* _MATERIAL FOR THIS EXERCISE_
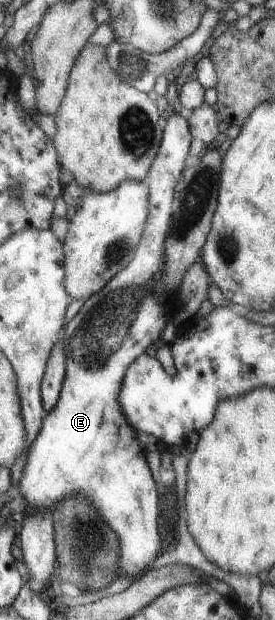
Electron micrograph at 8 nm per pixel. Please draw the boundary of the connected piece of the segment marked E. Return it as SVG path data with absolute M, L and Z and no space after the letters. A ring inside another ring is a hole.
---
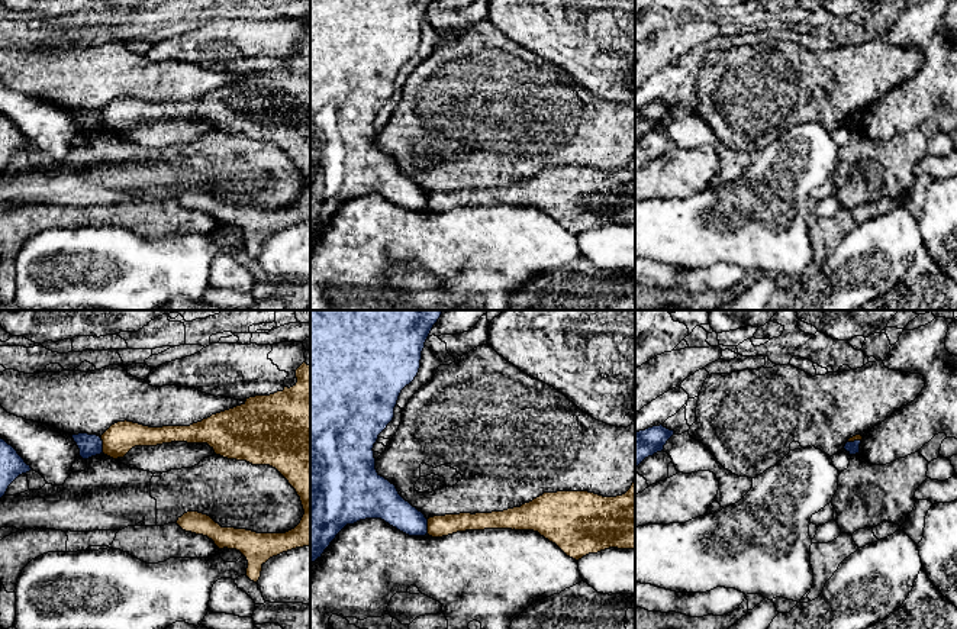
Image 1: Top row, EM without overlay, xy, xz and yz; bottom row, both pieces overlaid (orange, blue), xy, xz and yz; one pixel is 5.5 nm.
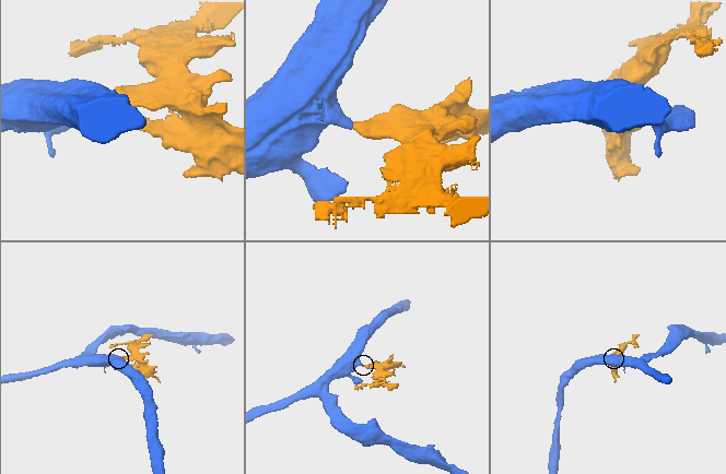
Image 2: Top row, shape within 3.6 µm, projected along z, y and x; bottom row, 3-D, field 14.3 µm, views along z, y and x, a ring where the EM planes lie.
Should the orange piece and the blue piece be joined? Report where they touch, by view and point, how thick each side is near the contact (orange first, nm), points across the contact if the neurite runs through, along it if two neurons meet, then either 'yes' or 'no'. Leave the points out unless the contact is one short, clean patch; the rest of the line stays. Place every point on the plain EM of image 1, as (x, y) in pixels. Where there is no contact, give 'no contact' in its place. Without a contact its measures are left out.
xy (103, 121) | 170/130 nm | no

* _GOAL OF THE EXERCISE_
In the entries above, find each line with the word "bottom" and return it.

* _ANSWER SPACE_
Image 1: Top row, EM without overlay, xy, xz and yz; bottom row, both pieces overlaid (orange, blue), xy, xz and yz; one pixel is 5.5 nm.
Image 2: Top row, shape within 3.6 µm, projected along z, y and x; bottom row, 3-D, field 14.3 µm, views along z, y and x, a ring where the EM planes lie.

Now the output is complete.